Het rijbewijs en het kentekenbewijs bleken in orde, en vervolgens vroeg de politie
toestemming om de mannen te onderzoeken aan de kleding en de auto te doorzoeken. Die
toestemming werd verleend en bij het doorzoeken van de auto werd in de kofferbak een tas
met wiet en enkele cannabistoppen gevonden.
De rechtsvraag is hier of de politie haar bevoegdheid tot verkeerscontrole misbruikt heeft
om andere strafbare feiten te onderzoeken. Volgens de Hoge Raad voldoet een
verkeerscontrole aan de wettelijke vereisten indien hierbij daadwerkelijk het rijbewijs en de
voertuigpapieren worden gecontroleerd. Een verkeerscontrole die wordt ingezet om
opsporingshandelingen mogelijk te maken maakt die controle nog niet onrechtmatig. De
verkeerscontrole zou wel onrechtmatig zijn indien een voertuig enkel of hoofdzakelijk op
grond van etnische dan wel religieuze kenmerken van de bestuurder of de inzittende voor
controle wordt geselecteerd. In deze casus was er echter geen sprake van etnisch profileren.

▸ **OP TE LOSSEN PROBLEEM**:
Schrijf uit de tekst over de verkeerscontrole letterlijk het deel over dat begint met "Het rijbewijs en het" en doorloopt tot en met "enkele cannabistoppen gevonden.". De lijst die volgt speelt hierbij geen enkele rol.

▸ **AANGELEVERD MATERIAAL**:

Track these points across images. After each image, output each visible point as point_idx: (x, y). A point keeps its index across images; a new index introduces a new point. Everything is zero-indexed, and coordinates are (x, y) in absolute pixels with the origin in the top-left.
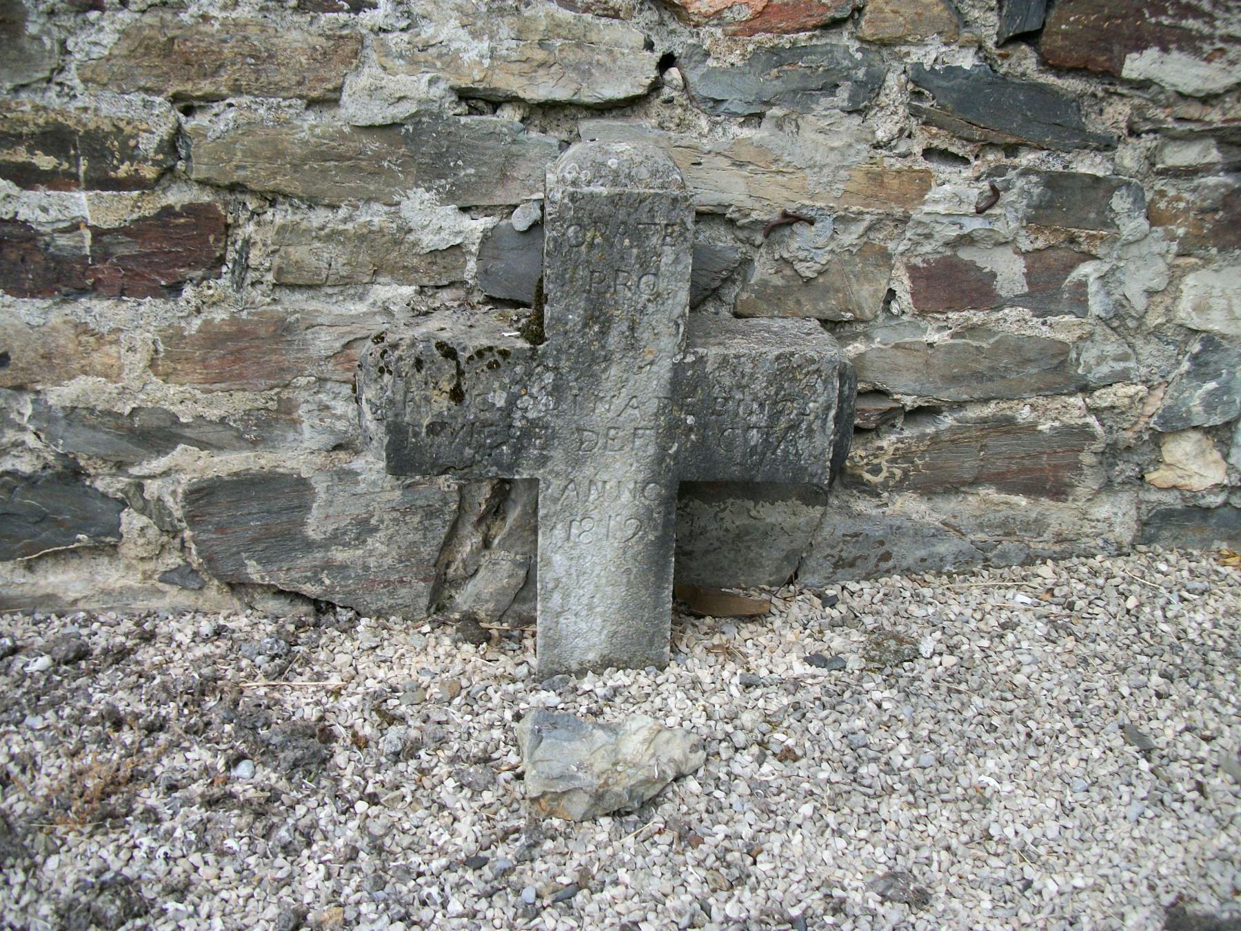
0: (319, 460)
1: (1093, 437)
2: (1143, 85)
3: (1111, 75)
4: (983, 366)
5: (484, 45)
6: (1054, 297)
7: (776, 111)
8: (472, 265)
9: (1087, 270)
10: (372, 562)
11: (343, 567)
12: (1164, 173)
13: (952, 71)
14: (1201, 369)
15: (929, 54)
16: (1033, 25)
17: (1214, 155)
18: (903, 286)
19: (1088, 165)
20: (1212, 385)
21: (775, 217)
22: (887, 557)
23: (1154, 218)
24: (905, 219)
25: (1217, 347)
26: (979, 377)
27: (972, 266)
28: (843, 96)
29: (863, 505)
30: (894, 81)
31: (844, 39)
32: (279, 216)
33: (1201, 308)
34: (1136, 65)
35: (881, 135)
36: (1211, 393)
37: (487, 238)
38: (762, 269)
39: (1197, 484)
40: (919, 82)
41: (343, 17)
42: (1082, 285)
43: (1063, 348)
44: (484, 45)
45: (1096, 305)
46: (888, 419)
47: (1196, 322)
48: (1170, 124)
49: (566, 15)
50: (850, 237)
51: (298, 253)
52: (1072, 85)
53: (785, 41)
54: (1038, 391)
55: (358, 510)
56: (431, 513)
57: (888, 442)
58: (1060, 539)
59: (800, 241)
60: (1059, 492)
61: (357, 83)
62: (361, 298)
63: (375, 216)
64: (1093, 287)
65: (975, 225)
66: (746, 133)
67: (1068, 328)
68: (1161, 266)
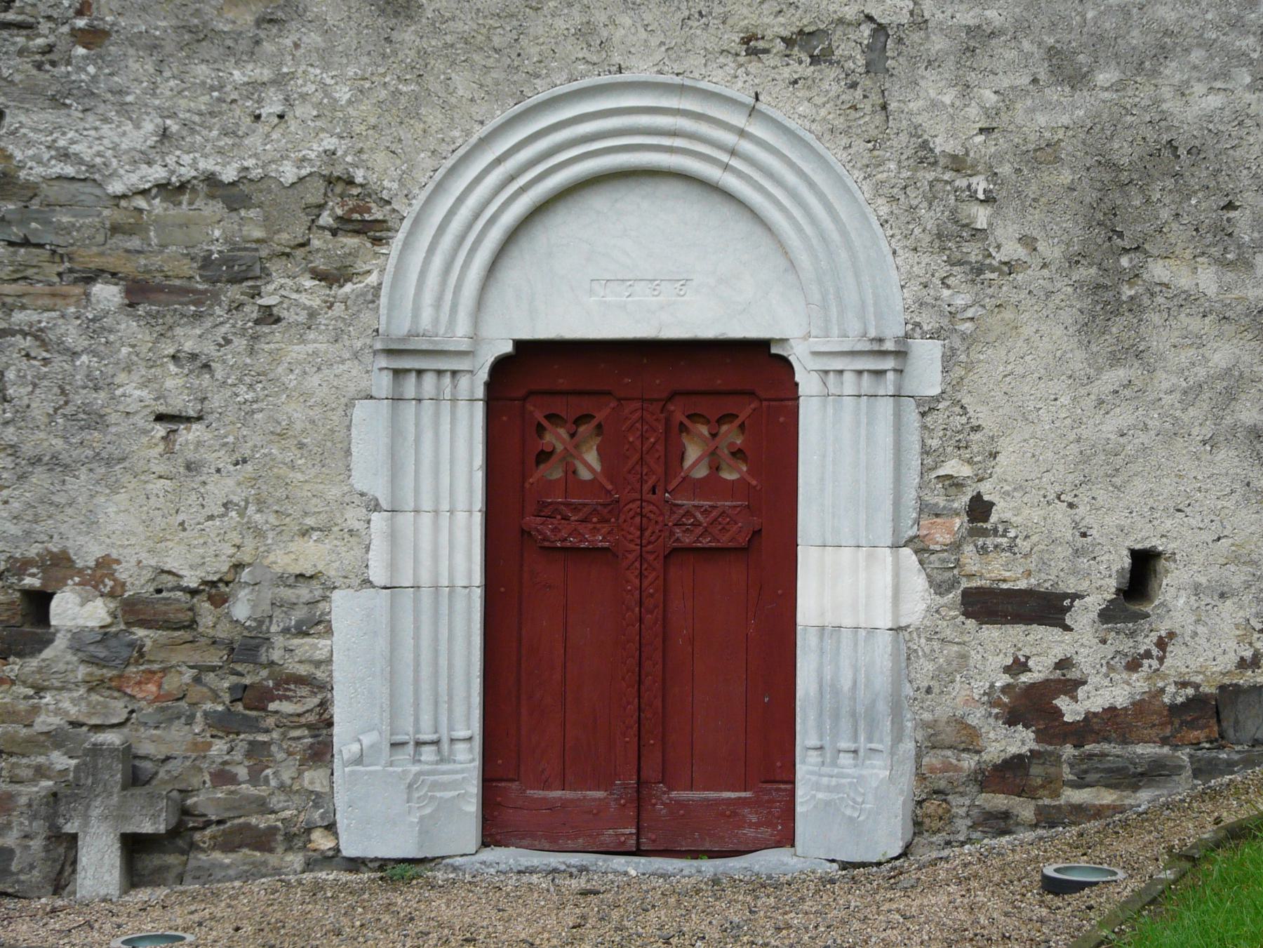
0: (18, 841)
1: (279, 829)
2: (276, 712)
3: (264, 709)
4: (236, 804)
5: (77, 708)
6: (258, 780)
7: (163, 725)
8: (72, 775)
9: (269, 771)
10: (33, 880)
11: (23, 882)
12: (290, 739)
13: (215, 711)
14: (317, 806)
15: (208, 706)
16: (239, 697)
17: (306, 732)
18: (207, 778)
19: (262, 738)
20: (322, 810)
21: (163, 757)
22: (210, 875)
23: (290, 754)
24: (205, 757)
25: (321, 797)
26: (235, 808)
27: (229, 772)
28: (183, 720)
29: (202, 856)
30: (198, 715)
31: (183, 704)
32: (14, 760)
33: (312, 783)
34: (273, 706)
35: (197, 731)
36: (322, 813)
37: (77, 767)
38: (162, 774)
39: (323, 847)
40: (206, 714)
41: (36, 701)
42: (267, 776)
43: (263, 798)
44: (77, 708)
45: (273, 783)
46: (208, 824)
47: (311, 788)
48: (288, 724)
49: (102, 699)
50: (188, 763)
51: (17, 771)
52: (254, 713)
53: (164, 704)
54: (257, 813)
55: (30, 860)
56: (54, 861)
57: (208, 832)
58: (274, 868)
59: (170, 765)
60: (271, 850)
61: (39, 720)
62: (36, 786)
63: (41, 759)
64: (271, 777)
65: (227, 758)
66: (155, 732)
67: (264, 791)
68: (294, 769)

▸ **ANTWOORD OP OPDRACHT**:
Het rijbewijs en het kentekenbewijs bleken in orde, en vervolgens vroeg de politie
toestemming om de mannen te onderzoeken aan de kleding en de auto te doorzoeken. Die
toestemming werd verleend en bij het doorzoeken van de auto werd in de kofferbak een tas
met wiet en enkele cannabistoppen gevonden.